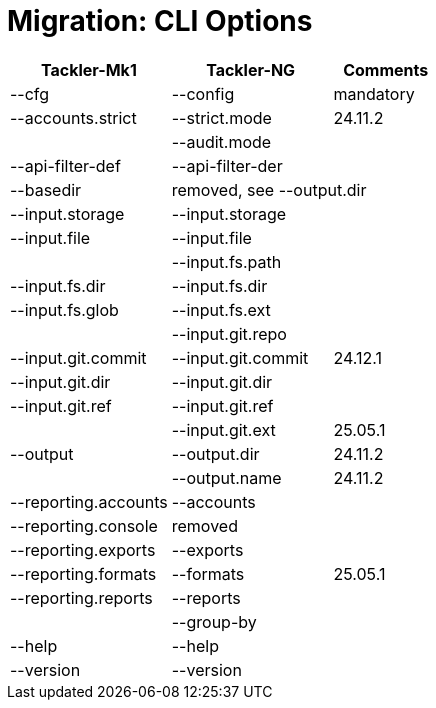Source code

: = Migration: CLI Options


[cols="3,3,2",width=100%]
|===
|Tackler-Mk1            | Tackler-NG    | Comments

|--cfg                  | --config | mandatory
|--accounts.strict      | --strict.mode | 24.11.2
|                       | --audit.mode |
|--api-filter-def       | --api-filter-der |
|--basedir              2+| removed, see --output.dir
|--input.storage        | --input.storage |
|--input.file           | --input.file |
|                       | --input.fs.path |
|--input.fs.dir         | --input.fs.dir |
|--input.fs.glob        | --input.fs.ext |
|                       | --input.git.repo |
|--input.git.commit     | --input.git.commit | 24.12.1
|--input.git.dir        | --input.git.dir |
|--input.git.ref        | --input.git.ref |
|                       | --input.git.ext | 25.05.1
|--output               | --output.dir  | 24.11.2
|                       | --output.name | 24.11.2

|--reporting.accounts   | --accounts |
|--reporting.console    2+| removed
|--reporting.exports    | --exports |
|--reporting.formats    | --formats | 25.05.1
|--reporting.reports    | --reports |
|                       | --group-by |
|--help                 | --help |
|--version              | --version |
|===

────

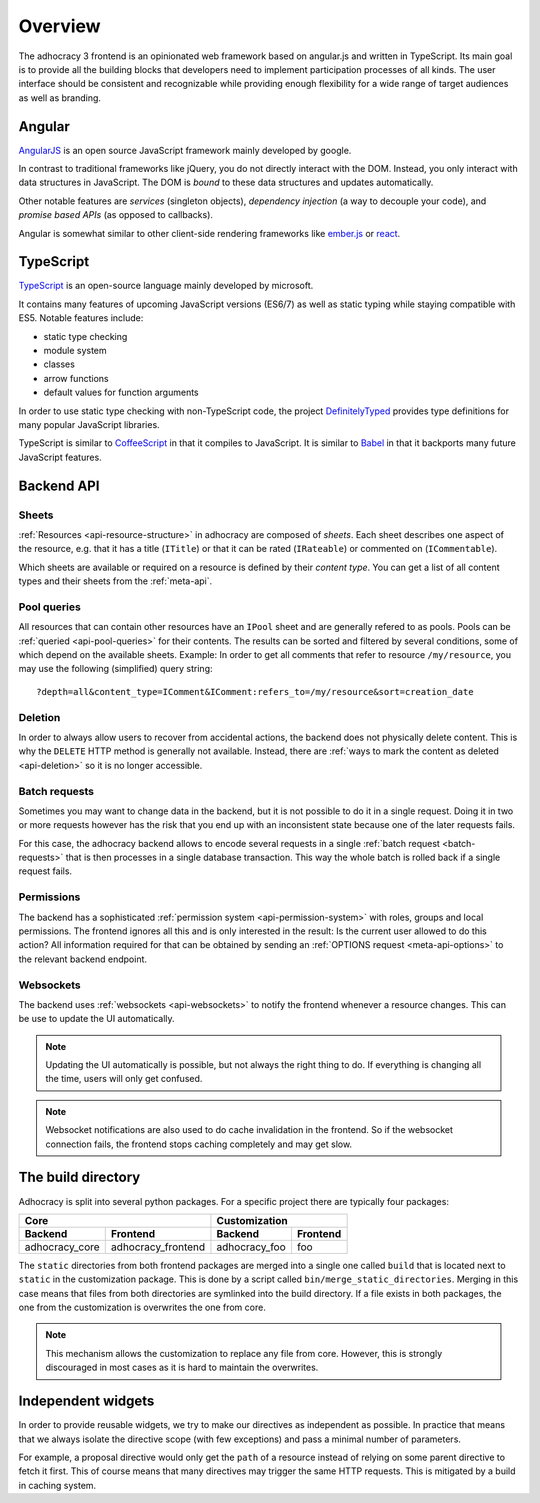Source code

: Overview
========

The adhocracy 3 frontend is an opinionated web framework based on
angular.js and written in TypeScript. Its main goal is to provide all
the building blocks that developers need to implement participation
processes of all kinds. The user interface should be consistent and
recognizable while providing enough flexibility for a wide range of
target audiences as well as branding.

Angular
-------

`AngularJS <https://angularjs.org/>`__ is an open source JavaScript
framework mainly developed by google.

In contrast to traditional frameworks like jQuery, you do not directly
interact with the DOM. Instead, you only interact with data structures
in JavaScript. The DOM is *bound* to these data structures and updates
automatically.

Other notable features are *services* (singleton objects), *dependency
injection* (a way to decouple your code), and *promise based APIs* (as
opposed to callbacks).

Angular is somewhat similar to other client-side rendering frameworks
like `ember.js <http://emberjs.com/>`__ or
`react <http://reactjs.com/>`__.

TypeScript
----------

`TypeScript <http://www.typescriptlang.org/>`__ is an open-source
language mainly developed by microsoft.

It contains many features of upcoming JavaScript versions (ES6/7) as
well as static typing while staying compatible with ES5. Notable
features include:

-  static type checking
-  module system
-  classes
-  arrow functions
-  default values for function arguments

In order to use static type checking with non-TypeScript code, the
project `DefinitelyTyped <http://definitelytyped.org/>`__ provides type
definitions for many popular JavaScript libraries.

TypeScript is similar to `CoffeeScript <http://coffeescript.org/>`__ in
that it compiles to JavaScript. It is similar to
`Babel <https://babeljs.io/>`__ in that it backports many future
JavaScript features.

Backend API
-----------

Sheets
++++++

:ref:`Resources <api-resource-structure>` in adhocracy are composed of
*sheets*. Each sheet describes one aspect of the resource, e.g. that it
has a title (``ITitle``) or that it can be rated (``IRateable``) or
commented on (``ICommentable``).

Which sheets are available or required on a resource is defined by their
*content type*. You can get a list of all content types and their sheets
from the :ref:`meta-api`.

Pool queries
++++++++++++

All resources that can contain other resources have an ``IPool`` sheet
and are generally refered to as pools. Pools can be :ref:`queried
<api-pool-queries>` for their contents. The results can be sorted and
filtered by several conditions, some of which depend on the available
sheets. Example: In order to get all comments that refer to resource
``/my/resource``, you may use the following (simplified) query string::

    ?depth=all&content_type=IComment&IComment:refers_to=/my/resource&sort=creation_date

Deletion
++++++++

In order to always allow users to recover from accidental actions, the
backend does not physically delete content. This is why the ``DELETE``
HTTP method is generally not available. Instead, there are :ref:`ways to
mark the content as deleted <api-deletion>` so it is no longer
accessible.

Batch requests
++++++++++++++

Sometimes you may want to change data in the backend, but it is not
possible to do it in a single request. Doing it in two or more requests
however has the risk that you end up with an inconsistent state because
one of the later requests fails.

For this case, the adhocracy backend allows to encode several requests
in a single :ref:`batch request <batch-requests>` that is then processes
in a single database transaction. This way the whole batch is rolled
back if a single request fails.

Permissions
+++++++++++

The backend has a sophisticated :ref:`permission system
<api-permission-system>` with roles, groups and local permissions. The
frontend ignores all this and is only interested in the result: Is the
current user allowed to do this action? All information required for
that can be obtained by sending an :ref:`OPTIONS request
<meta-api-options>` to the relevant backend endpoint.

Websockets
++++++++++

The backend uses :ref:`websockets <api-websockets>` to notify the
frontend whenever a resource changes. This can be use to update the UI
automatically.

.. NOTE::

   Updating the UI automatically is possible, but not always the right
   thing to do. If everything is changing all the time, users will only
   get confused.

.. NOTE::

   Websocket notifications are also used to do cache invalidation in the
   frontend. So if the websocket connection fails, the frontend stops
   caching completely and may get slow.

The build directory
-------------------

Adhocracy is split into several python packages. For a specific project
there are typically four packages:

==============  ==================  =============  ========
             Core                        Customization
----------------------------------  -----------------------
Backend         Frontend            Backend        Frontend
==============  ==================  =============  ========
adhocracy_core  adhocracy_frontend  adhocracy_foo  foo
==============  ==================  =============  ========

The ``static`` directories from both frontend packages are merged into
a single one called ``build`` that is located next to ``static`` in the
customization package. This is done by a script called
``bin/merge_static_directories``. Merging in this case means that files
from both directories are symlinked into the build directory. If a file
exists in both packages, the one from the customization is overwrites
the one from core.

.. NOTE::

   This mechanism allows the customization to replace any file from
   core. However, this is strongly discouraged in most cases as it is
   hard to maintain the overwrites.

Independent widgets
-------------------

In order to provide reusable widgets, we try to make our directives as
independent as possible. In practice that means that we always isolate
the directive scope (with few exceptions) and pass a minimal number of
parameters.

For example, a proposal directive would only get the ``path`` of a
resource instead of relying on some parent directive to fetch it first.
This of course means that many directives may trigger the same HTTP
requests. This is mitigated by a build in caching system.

────

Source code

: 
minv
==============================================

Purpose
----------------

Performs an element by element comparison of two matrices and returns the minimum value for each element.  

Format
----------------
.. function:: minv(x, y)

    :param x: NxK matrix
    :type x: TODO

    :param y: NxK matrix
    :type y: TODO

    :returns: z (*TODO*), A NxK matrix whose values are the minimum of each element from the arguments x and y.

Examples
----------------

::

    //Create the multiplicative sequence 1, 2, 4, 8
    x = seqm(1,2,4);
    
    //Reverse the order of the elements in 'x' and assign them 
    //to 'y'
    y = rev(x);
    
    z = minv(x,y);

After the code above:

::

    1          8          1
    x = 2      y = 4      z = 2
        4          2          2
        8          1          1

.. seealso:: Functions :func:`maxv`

────

Task to complete:
Scan the material for lines with the word "checking". Reply with how many there are, number only.

Exercise answer:
2